Last week the United States destroyed its last declared chemical weapons stockpile, allowing the Organization for the Prohibition of Chemical Weapons (OPCW) to confirm that all such stockpiles worldwide are now verified gone.

It was work spanning decades, following on from the ratification of the Chemical Weapons Convention in 1997. That treaty prohibited development, production, acquisition, stockpiling, retention, transfer or use of chemical weapons by all members. The final U.S. contribution to this was a sarin nerve agent-filled M55 rocket, which was destroyed on July 7, 2023, at the Blue Grass Army Depot in Kentucky.

A joint-venture team led by Bechtel National, Inc. and Parsons Corporation handled the effort, using neutralization and explosive destruction technologies to remove more than 100,000 mustard agent and nerve agent-filled projectiles and nerve agent-filled rockets. Their work began in June 2019, and ultimately destroyed more than 523 tons of chemical agents over the intervening years.

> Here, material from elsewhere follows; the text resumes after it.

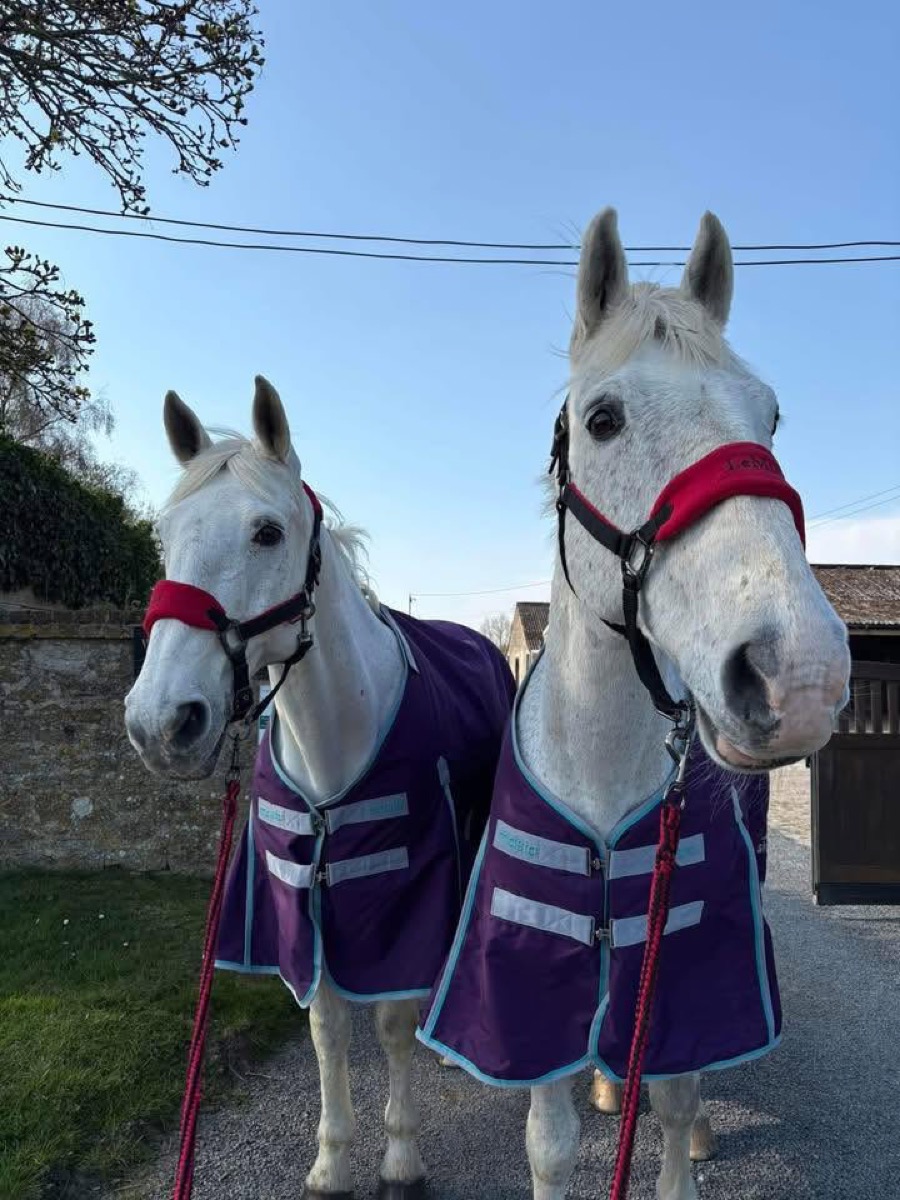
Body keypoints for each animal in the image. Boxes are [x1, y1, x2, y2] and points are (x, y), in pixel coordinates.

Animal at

“We have a national security imperative and moral obligation to work toward eliminating the threat posed by weapons of mass destruction,” Dr. William LaPlante, Under Secretary of Defense for Acquisition and Sustainment, said. “This is the first time an international body has verified destruction of an entire category of declared weapons of mass destruction — reinforcing the United States’ commitment to creating a world free of chemical weapons.”

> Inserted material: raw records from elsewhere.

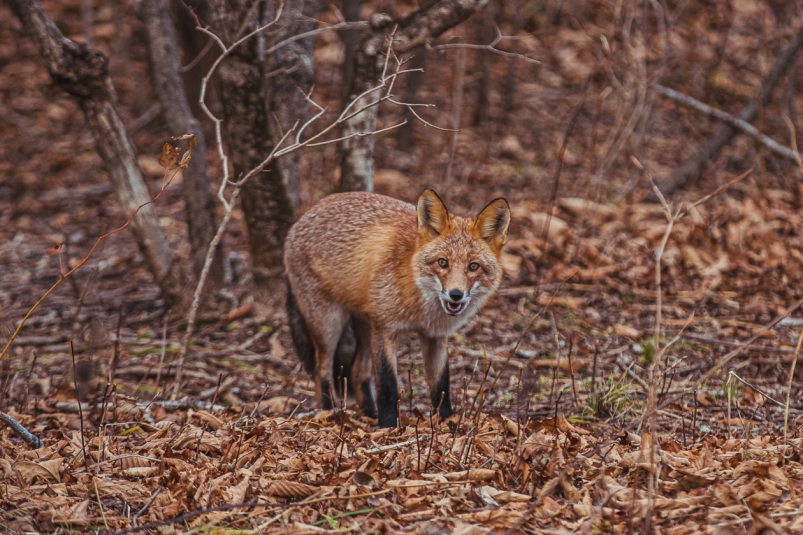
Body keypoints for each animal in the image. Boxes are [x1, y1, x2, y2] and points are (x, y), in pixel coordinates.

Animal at [284, 191, 508, 430]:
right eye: (442, 262)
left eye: (473, 266)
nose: (455, 294)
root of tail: (296, 224)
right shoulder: (385, 328)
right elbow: (387, 383)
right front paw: (388, 426)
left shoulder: (435, 336)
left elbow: (441, 385)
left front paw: (446, 421)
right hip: (329, 324)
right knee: (322, 372)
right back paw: (328, 413)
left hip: (365, 326)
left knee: (357, 372)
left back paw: (368, 414)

At one time, the U.S. chemical weapons stockpile included more than 30,000 tons of chemical warfare agents stuffed into explosives and bulk containers. Congress first mandated destruction of that stockpile in 1986, although work to do so did not begin until 1990. Time brought new assessments, though, and requirements for alternative technologies to destroy chemical weapons by means other than incineration. The nature and location of the work changed, time and again, and included a team of companies in Colorado led by Bechtel National, which finished destroying more than 780,000 mustard agent-filled projectiles at the U.S. Army Pueblo Chemical Depot on June 22, 2023.

“This is a momentous day for the U.S. chemical demilitarization program,” Secretary of the Army Christine Wormuth said. “After years of design, construction, testing and operations, these obsolete weapons have been safely eliminated. The Army is proud to have played a key role in making this demilitarization possible.”

Now, the facilities involved in destruction will enter a closure phase for the next three to four years, according to Michael Abaie, DoD’s Assembled Chemical Weapons Alternatives Program Executive Officer. This will include disposal of secondary wastes, decontamination and decommissioning efforts for buildings and equipment, demolition, environmental permits and more.